One of Budapest's most popular museums, the Transport Museum, will be fundamentally renewed. The original designs made in 1896 by Ferenc Pfaff have been revisited by Mérték Architectural Studio. The museum's iconic dome will be assigned a new function: it will offer an unprecedented panorama over the renewed Városliget as a viewing tower.

Besides the construction of new buildings, Városliget will also be enriched by renewed buildings housing the already existing institutions. Hence, Budapest’s most popular museum, the Transport Museum, will also be fundamentally rejuvenated in a building with double the floor space than before.

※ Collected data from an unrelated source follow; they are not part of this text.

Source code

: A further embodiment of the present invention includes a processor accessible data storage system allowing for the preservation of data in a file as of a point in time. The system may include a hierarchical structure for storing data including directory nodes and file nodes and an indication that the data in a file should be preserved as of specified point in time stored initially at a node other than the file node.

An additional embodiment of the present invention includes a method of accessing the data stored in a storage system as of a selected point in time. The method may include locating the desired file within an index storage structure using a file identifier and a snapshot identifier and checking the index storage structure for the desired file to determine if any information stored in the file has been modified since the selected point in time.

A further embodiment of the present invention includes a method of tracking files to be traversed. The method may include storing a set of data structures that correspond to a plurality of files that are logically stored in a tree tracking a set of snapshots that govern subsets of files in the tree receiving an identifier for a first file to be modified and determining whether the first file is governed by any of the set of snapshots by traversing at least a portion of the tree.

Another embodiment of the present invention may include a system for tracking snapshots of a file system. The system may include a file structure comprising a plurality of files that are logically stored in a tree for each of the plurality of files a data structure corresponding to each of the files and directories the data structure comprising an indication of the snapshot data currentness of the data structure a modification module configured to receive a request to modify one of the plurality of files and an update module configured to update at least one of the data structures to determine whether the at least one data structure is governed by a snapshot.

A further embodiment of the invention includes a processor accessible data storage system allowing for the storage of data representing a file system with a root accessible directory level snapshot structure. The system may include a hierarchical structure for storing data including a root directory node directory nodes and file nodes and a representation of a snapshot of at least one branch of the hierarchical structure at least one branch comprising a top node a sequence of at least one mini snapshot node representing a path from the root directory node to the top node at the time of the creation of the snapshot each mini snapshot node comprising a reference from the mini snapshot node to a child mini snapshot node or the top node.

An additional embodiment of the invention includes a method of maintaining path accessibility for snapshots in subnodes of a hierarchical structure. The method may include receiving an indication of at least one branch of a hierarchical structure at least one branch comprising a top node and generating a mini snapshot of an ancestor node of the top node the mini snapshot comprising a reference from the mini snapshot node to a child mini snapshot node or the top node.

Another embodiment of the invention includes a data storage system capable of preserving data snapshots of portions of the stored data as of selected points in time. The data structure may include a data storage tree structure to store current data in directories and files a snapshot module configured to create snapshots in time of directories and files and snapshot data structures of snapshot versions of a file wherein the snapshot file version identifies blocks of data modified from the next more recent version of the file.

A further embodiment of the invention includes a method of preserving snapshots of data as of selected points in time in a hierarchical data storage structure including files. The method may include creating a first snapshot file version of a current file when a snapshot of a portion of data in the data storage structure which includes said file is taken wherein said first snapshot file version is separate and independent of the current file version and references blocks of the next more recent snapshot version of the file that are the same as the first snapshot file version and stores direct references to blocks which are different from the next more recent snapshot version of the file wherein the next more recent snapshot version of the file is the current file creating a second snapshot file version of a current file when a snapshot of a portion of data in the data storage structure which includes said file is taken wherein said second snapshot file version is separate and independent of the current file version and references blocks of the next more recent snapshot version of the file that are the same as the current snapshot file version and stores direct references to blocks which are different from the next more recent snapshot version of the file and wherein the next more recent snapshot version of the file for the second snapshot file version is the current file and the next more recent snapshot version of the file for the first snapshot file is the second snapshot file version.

An impressive exhibition devoted to the history of vehicles and technology will illustrate the development of Hungarian transport using a complex approach that will include the social and economic aspects of this process.

The enlarged exhibition will show how transport impacted society, and will present the circumstances that inspired technological innovations. Visitors will have a truly exciting experience in the revamped Museum of Transport, where not only the exhibits but the stories will be in focus: the innovations of the transport of times gone by will be presented using contemporary, visually enticing solutions.

The Hall of Transport, built for the country’s millennial anniversary, became the home of the Hungarian Royal Museum of Transport, which was established in 1899 as one of the continent’s first exhibition venues with such a theme.

The reconstruction plan made by Mérték Architectural Studio revisits the original design.

The museum will be restored to its old glory, while the areas holding the collections, as well as the exhibition and service areas will also be modernised to meet the requirements of the 21st century.

The iconic dome of the original design will be built and assigned a new function: thanks to the special architectural solutions, it will offer an unprecedented panorama over the renewed Városliget as a viewing tower. Thus, by the end of the decade, a beautifully rebuilt, modern museum with its interiors catering to 21st-century needs will welcome the public.